TASKS AND EXERCISES:
1. In the secondment agreement excerpt, to whom is the Vice President secondee required to report?
2. Name every labeled heading under Annex I in the secondment agreement excerpt that describes the secondee's position.

TEXT PASSAGE:
** Start **

SAMSON RESOURCES CORPORATION
By:   /s/ Ashwini Upadhyaye
  Name:
  Title:

 

ITOCHU CORPORATION
By:   /s/ M. Mitsuhashi
  Name: Masanori Mitsuhashi
Title:   Deputy C.O.O.
  Energy Division

 

[Signature Page to Secondment Agreement]


ANNEX I

Itochu’s Vice President Secondee to the Company

Title: Vice President of Corporate Planning and Special Projects.

Rank: Will not be among the top 10 senior executives or on the Senior Management Committee of the Company, but will be among the top approximately 30 executives of the Company.

Supervisor: Shall report directly to either Craig Loseke or the future Chief Financial Officer.

Duties: Will be expected to be able to perform the role of a senior member of a corporate planning department, including preparing detailed projections and forecasts for the Company’s business units and special projects, as well as undertaking or leading special projects such as performance benchmarking. The secondee will be included in all appropriate meetings for someone of his level of seniority and role, including Capital Budget preparation, Quarterly Operation reviews, and Special Projects.

Duty of Loyalty: Shall have a duty of allegiance and loyalty to the Company and its management team.

** End **

LISTED ENTRIES:
** Start **

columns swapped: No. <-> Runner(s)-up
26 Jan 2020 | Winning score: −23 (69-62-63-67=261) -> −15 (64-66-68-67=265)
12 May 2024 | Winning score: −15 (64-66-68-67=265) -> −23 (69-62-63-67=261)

** End **
** Start **

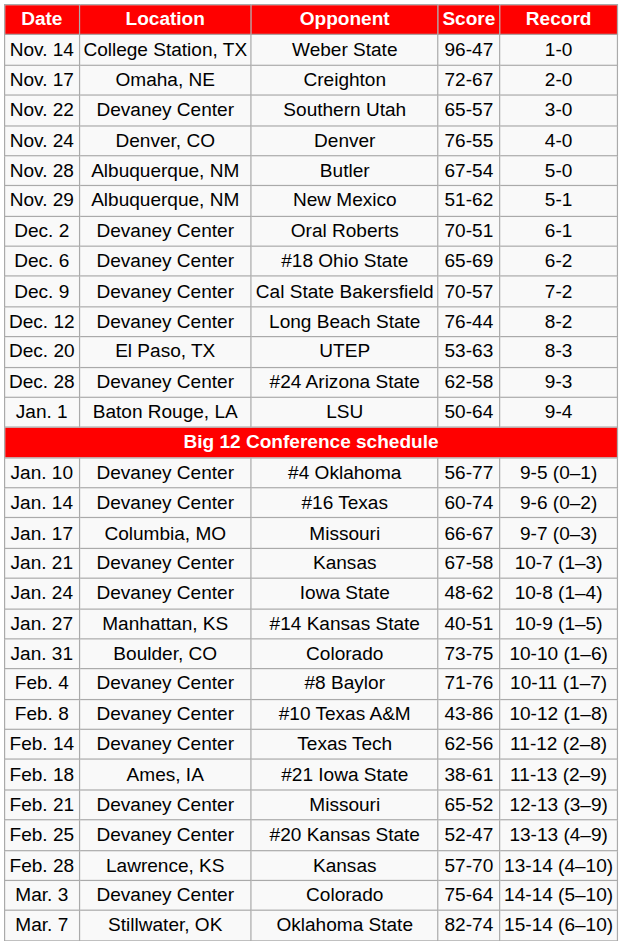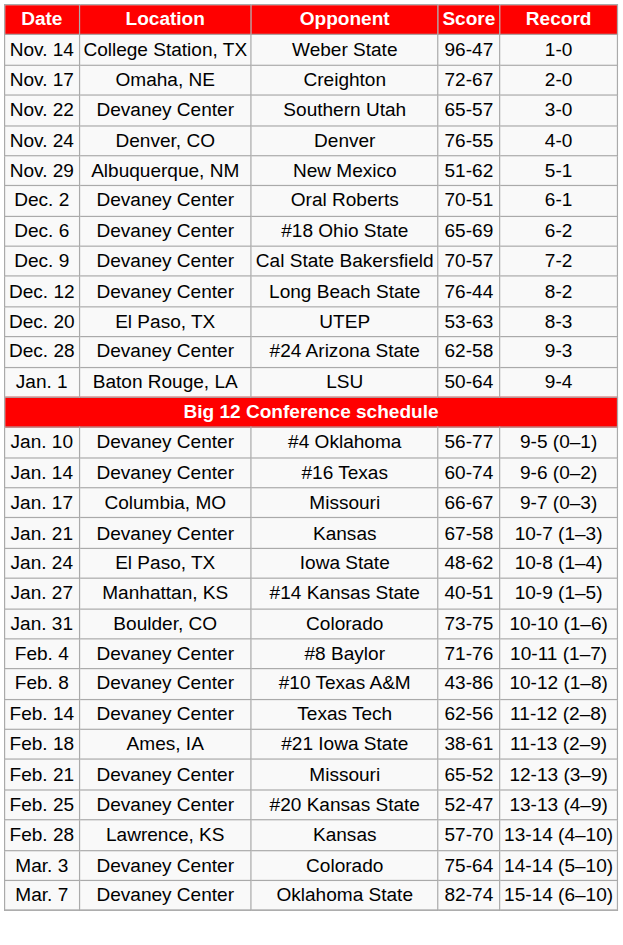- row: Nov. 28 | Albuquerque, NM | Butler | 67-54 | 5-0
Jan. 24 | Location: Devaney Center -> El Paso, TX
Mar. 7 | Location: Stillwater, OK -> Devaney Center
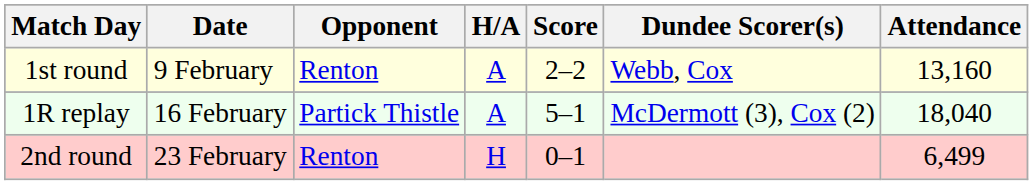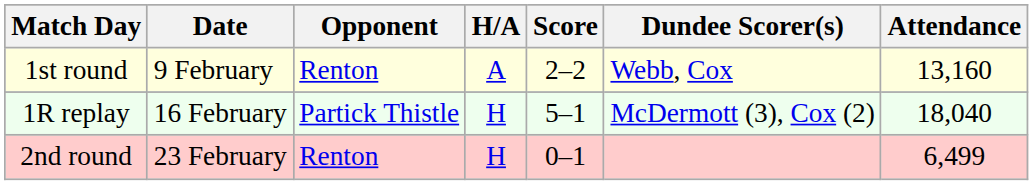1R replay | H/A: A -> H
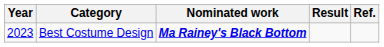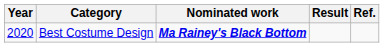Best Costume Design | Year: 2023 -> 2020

** End **

OUTPUTS FOR THE TASKS:
1. The secondee reports directly to either Craig Loseke or the future Chief Financial Officer.

2. Title, Rank, Supervisor, Duties, Duty of Loyalty